Im sure you would find both have what you want. I find Hakuba more tourist friendly.


----------



## skating101 (Feb 10, 2014)

Clevocapri said:


> That's a tough call. Both are awesome.
> 
> I have a mate who lives in Nagano so when I visit he takes me to his local mountains. Which is Myoko Suginohara. Lots of places to go off course and get pow through trees ect. Not a bad park setup. Doesn't have much nightlife. That I found anyway.
> 
> ...


Thanks for the reply

Not that interested in the nightlife but hows the ski in/ski out of myoko? Hows the park compared to Hakuba?


----------



## ETM (Aug 11, 2009)

Hakuba is 1000000x more popular than Myoko. With that comes the crowds so be warned. I like my riding to be nice and quiet rather than busy so I avoid places like Hakuba and Niseko.
Myoko gets more snow due to being the first mountain to get hit by the snow clouds as they roll off the sea of japan. 
Both have pretty epic backcountry, Hakuba is bigger if you want to getvserious but myoko backcountry is enough to satisfy most and once again waaaay less crowded.

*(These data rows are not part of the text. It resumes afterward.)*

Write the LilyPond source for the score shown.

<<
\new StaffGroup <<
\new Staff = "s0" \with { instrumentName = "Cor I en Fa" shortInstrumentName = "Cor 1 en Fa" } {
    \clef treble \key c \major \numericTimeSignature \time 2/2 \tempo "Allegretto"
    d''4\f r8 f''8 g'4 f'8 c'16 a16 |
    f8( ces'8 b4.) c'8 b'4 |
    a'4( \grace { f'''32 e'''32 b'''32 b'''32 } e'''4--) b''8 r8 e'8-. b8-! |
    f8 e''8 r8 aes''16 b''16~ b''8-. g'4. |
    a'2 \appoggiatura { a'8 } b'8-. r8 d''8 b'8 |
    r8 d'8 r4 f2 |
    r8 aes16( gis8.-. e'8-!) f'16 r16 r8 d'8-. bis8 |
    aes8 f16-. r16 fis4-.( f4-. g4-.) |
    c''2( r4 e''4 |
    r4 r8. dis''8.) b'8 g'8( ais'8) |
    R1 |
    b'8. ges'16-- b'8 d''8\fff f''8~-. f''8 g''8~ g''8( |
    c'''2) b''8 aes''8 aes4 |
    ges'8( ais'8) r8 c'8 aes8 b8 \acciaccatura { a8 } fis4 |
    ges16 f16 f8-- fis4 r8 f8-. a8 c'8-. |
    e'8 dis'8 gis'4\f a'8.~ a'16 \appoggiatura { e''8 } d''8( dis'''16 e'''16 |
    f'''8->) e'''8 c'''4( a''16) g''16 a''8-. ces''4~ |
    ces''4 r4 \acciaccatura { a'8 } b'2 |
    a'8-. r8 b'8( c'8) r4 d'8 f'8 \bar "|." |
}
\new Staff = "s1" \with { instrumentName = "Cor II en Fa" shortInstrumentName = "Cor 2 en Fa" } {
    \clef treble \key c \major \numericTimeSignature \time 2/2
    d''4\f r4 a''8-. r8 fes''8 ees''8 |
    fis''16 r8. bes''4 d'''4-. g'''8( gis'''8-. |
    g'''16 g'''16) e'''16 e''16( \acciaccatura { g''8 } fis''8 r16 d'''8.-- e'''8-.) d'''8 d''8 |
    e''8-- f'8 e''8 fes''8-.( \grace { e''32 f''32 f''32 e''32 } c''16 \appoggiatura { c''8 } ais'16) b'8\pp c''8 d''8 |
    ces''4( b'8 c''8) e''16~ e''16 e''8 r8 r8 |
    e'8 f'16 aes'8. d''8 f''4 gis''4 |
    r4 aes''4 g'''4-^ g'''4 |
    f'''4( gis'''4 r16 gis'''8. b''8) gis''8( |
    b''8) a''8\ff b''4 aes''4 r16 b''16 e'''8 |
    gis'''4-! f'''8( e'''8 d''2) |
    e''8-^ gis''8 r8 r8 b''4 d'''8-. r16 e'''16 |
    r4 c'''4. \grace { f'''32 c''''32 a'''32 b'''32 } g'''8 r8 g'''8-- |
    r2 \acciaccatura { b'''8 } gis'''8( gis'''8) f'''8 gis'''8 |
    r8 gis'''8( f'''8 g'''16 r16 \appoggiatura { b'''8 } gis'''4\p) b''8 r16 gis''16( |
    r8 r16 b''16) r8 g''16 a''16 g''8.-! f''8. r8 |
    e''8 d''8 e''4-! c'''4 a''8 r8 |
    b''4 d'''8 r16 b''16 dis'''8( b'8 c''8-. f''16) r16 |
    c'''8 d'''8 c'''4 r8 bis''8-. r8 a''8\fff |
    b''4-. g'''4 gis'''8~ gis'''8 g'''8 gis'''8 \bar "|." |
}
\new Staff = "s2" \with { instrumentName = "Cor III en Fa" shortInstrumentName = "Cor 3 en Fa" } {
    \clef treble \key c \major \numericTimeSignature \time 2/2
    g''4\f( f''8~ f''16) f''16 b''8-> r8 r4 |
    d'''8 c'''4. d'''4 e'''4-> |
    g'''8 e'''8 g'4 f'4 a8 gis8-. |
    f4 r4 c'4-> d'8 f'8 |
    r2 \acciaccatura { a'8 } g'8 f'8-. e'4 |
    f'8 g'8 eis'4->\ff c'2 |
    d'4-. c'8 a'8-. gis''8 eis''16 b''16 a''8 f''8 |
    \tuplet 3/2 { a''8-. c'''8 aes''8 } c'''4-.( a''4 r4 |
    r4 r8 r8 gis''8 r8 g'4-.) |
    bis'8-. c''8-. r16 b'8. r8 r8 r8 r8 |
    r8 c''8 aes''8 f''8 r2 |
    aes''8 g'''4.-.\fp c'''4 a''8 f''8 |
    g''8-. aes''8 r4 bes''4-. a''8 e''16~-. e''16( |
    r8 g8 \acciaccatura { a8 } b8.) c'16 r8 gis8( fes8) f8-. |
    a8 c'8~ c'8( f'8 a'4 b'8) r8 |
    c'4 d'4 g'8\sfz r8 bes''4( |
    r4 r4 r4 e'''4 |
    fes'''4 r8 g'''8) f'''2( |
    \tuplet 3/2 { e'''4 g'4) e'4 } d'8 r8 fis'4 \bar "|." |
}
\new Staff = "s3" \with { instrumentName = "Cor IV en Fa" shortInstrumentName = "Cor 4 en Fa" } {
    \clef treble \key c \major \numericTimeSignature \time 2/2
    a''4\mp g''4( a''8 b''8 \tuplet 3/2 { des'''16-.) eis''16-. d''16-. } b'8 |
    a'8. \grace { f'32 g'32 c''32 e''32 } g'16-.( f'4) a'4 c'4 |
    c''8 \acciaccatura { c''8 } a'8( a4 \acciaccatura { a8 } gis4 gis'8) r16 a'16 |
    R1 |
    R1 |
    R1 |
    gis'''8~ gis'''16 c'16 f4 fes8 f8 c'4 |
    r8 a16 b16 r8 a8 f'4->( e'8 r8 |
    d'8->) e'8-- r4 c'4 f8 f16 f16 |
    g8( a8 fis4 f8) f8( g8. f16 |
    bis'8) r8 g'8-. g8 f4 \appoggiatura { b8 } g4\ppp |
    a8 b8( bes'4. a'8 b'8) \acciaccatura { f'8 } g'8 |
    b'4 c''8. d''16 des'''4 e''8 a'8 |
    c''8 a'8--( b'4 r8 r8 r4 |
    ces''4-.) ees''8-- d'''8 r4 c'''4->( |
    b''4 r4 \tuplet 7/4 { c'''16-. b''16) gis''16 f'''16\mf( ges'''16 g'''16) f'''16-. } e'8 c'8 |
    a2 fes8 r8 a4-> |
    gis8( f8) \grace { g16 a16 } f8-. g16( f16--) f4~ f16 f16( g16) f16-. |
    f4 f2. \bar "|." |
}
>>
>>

Im working at a lodge in myoko this coming season so if you end up going there drop me a line, Ill show you around ;-)
This is where Im working
Chalet Myoko - Home


----------



## Clevocapri (Jun 7, 2014)

skating101 said:


> Thanks for the reply
> 
> Not that interested in the nightlife but hows the ski in/ski out of myoko? Hows the park compared to Hakuba?



Im no park expert but the parks around Hakuba looked like they had more in them.

Ive not stayed in Myoko so im not sure about the accomadation. Hakuba is definitely setup better for tourists. But as said above. That means there is more tourists! 

I will be around Myoko for the last 12days of January next year, with a couple of days at Hakuba in the middle of the trip. Cant wait!


----------



## tokyo_dom (Jan 7, 2013)

ETM said:


> Hakuba is 1000000x more popular than Myoko. With that comes the crowds so be warned. I like my riding to be nice and quiet rather than busy so I avoid places like Hakuba and Niseko.


This is because Japan is cheap and quick for Australians. And Australians know that Japan *ONLY* has 3 snowboarding destinations: Hakuba (Hekoooober), Niseko (Niiisaykoh), and the newly discovered Nozawa Onsen (No-zaaawa Ons'n). Last time i flew back from Aust around december the checked in luggage was 80% snowboarding gear. And the entire plane was full of people heading to Negaarrrrno to see Hekoober. 

However due to all the Aussie crowds at these three locations, the night life is better (not normally part of Japanese snow trips), the number of signs in English and English speaking resort workers increases, and tours/access will be easier to find in English.

Personally i love Niigata, but keen to check out Myoko and Shiga kogen this coming season


----------